**ESERCIZIO ASSEGNATO 1**. Quali luoghi geografici vengono nominati nel brano evangelico sulla fuga in Egitto? Elencali tutti.
**ESERCIZIO ASSEGNATO 2**. Come si traduce in inglese la frase «Egli si alzò, prese il bambino e sua madre ed entrò nella terra d’Israele.» del brano evangelico sulla fuga in Egitto?

**ESTRATTO**.
────────────────────────────────────────

Vangelo di domenica 29 dicembre 2019


Fuggi in Egitto
Mt 2, 13-23

"I Magi erano appena partiti, quando un angelo del Signore apparve in sogno a Giuseppe e gli disse: «Àlzati, prendi con te il bambino e sua madre, fuggi in Egitto e resta là finché non ti avvertirò: Erode infatti vuole cercare il bambino per ucciderlo».
Egli si alzò, nella notte, prese il bambino e sua madre e si rifugiò in Egitto, dove rimase fino alla morte di Erode, perché si compisse ciò che era stato detto dal Signore per mezzo del profeta: «Dall’Egitto ho chiamato mio figlio».
Quando Erode si accorse che i Magi si erano presi gioco di lui, si infuriò e mandò a uccidere tutti i bambini che stavano a Betlemme e in tutto il suo territorio e che avevano da due anni in giù, secondo il tempo che aveva appreso con esattezza dai Magi. Allora si compì ciò che era stato detto per mezzo del profeta Geremia:
Un grido è stato udito in Rama,
un pianto e un lamento grande:
Rachele piange i suoi figli
e non vuole essere consolata,
perché non sono più.
Morto Erode, ecco, un angelo del Signore apparve in sogno a Giuseppe in Egitto e gli disse: «Àlzati, prendi con te il bambino e sua madre e va’ nella terra d’Israele; sono morti infatti quelli che cercavano di uccidere il bambino».
Egli si alzò, prese il bambino e sua madre ed entrò nella terra d’Israele. Ma, quando venne a sapere che nella Giudea regnava Archelao al posto di suo padre Erode, ebbe paura di andarvi. Avvertito poi in sogno, si ritirò nella regione della Galilea e andò ad abitare in una città chiamata Nàzaret, perché si compisse ciò che era stato detto per mezzo dei profeti: «Sarà chiamato Nazareno»".

────────────────────────────────────────

**DATI RACCOLTI**.

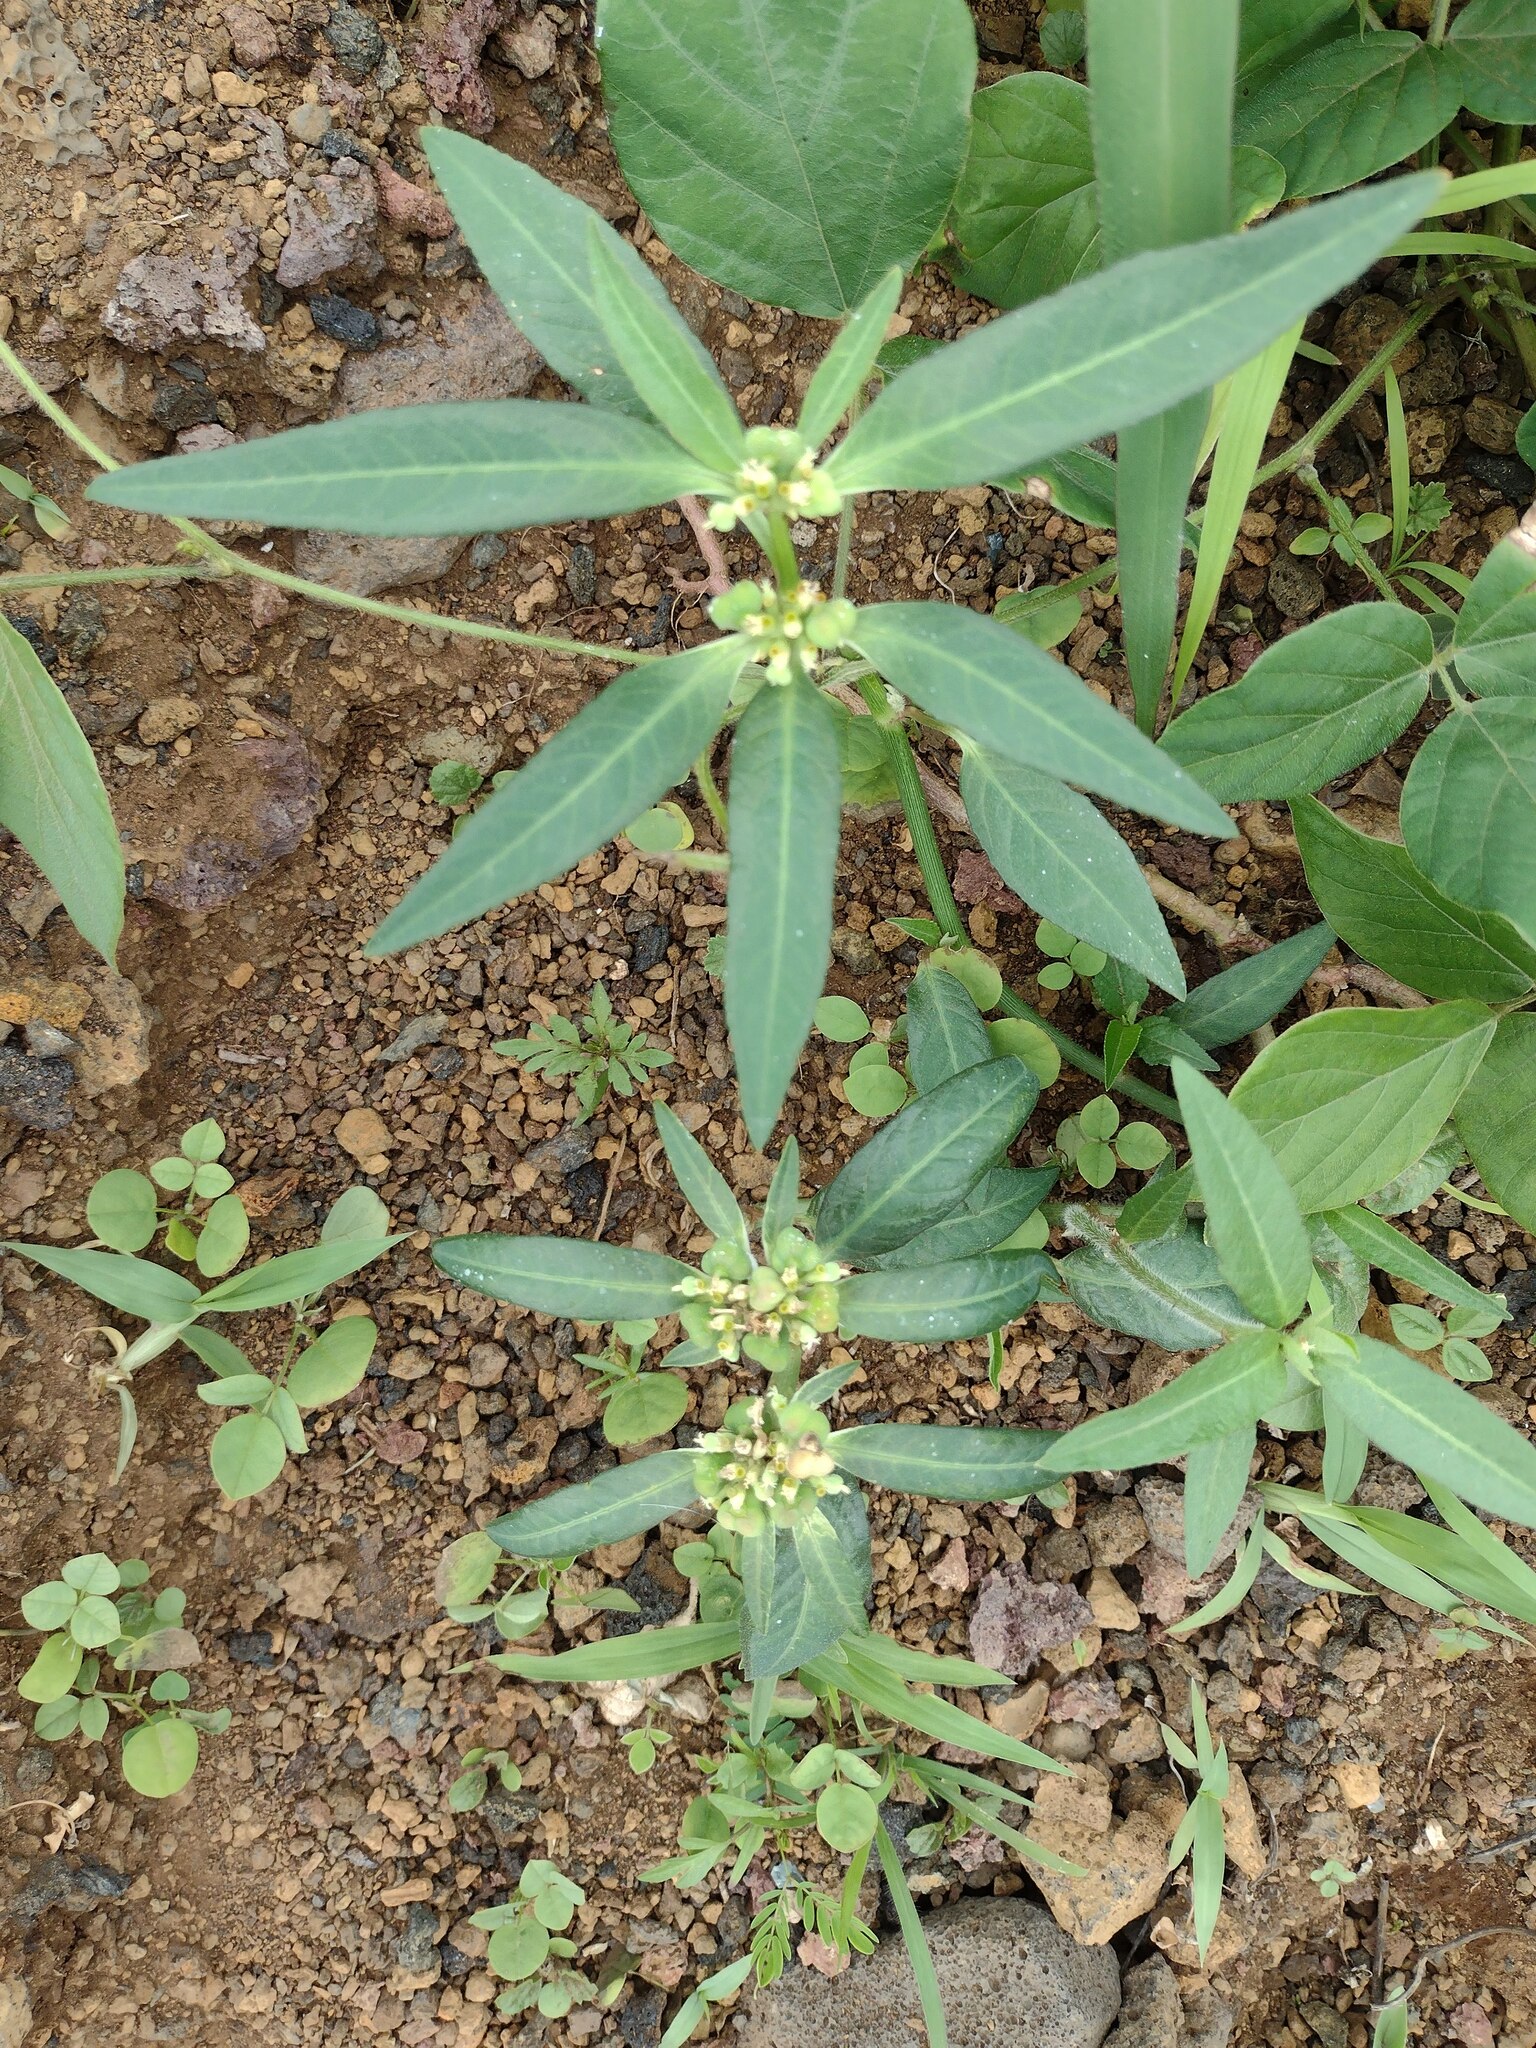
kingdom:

────────────────────────────────────────

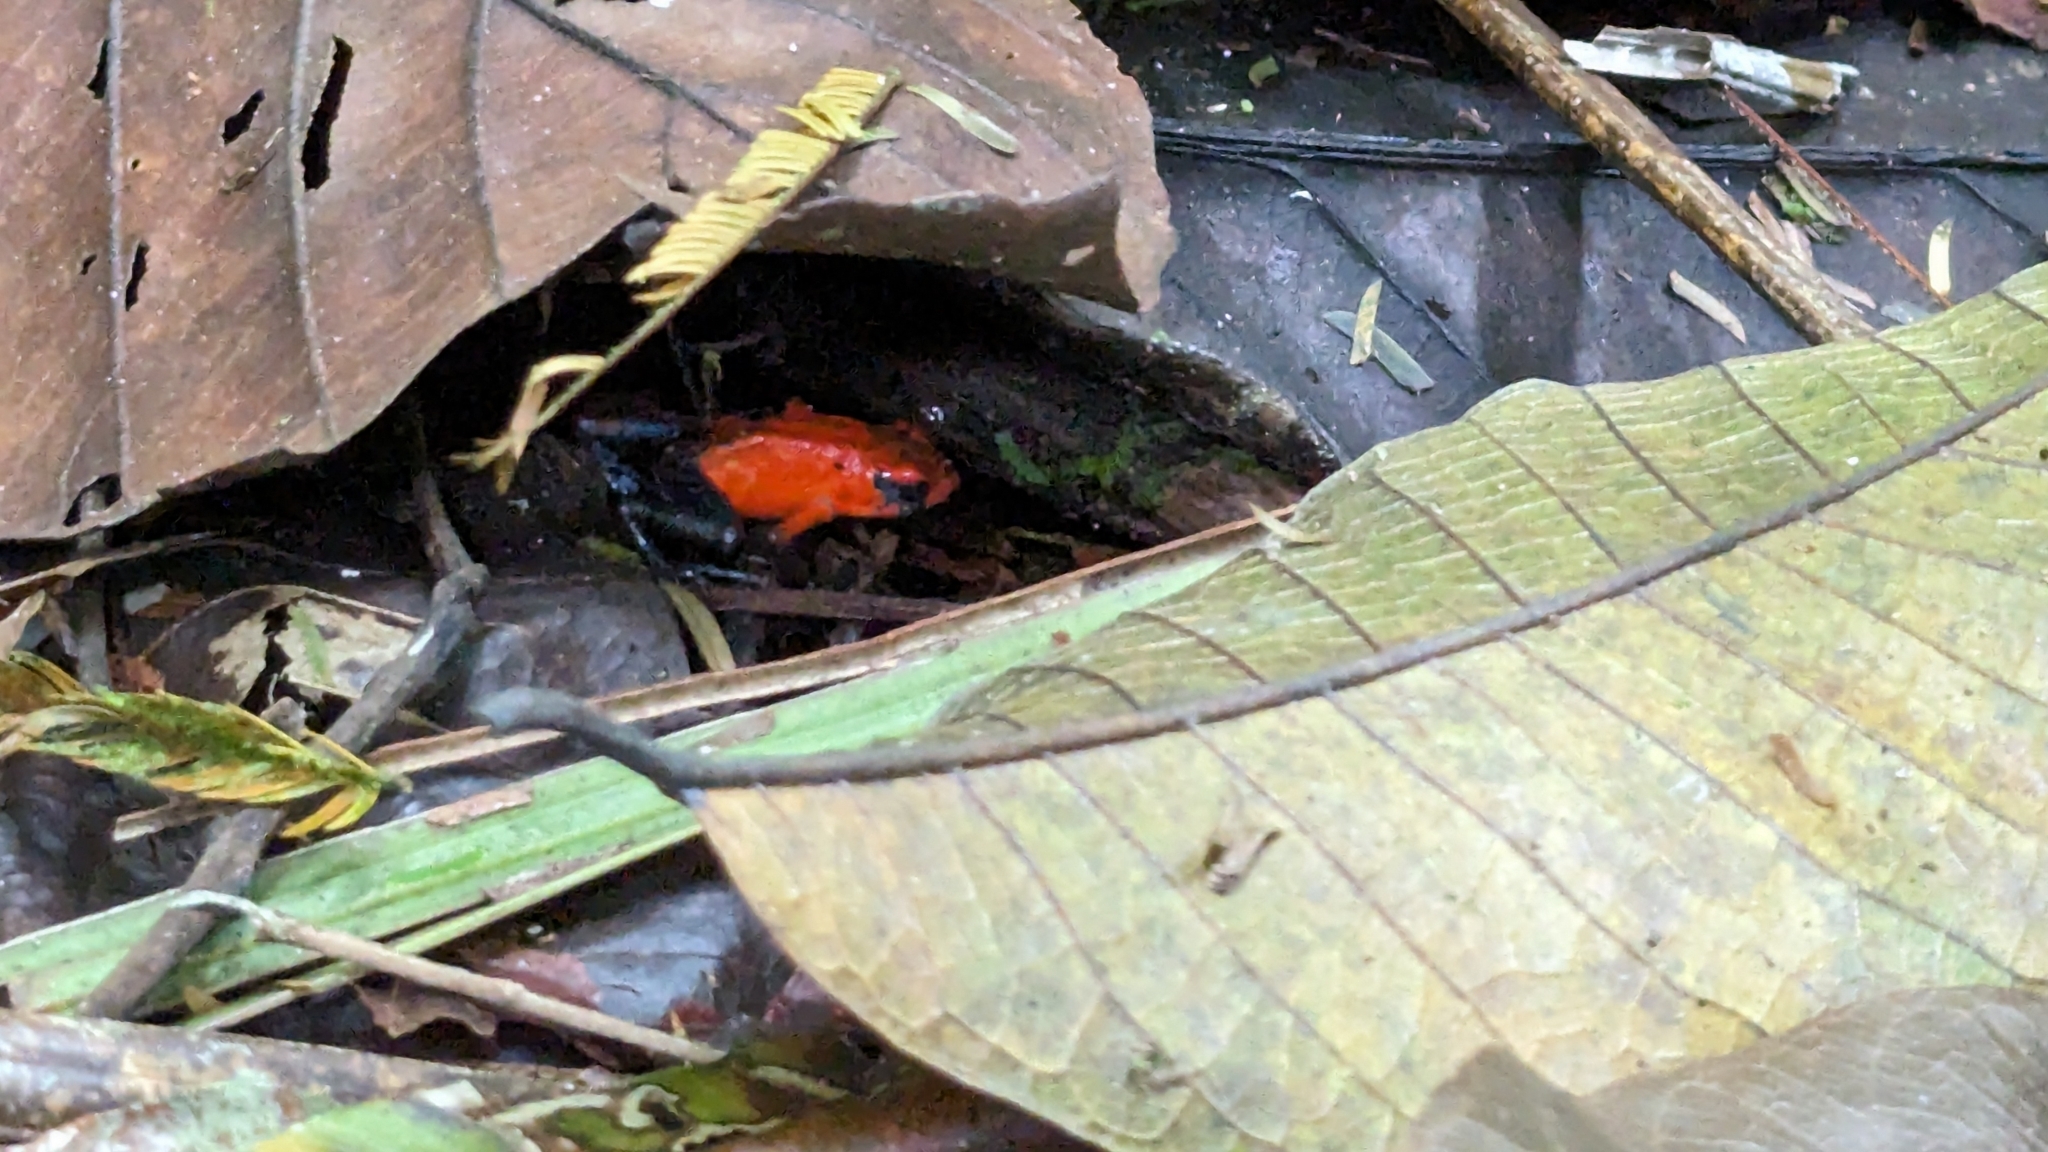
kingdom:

────────────────────────────────────────

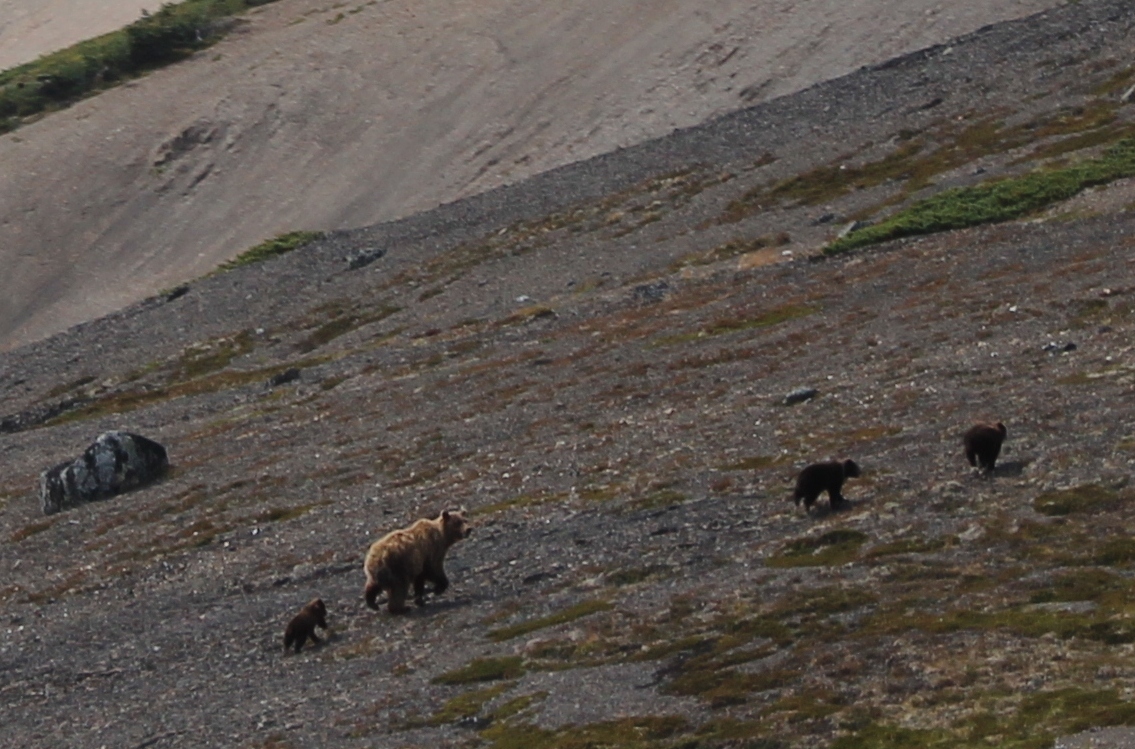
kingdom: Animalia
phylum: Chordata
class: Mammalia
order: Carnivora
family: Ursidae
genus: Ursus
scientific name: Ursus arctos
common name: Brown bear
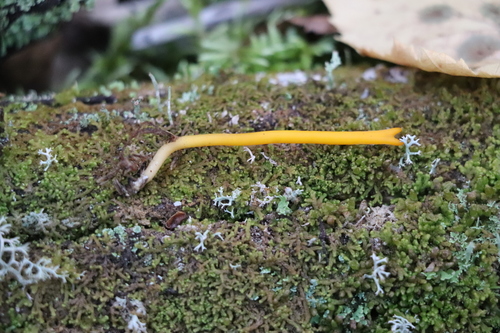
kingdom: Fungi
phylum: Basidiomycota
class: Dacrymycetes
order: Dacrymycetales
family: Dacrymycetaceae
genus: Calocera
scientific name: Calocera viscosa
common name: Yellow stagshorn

────────────────────────────────────────

**RISULTATO CORRETTO 1**.
- Egitto
- Betlemme
- Rama
- terra d'Israele
- Giudea
- Galilea
- Nàzaret

**RISULTATO CORRETTO 2**. He got up, took the child and his mother, and went into the land of Israel.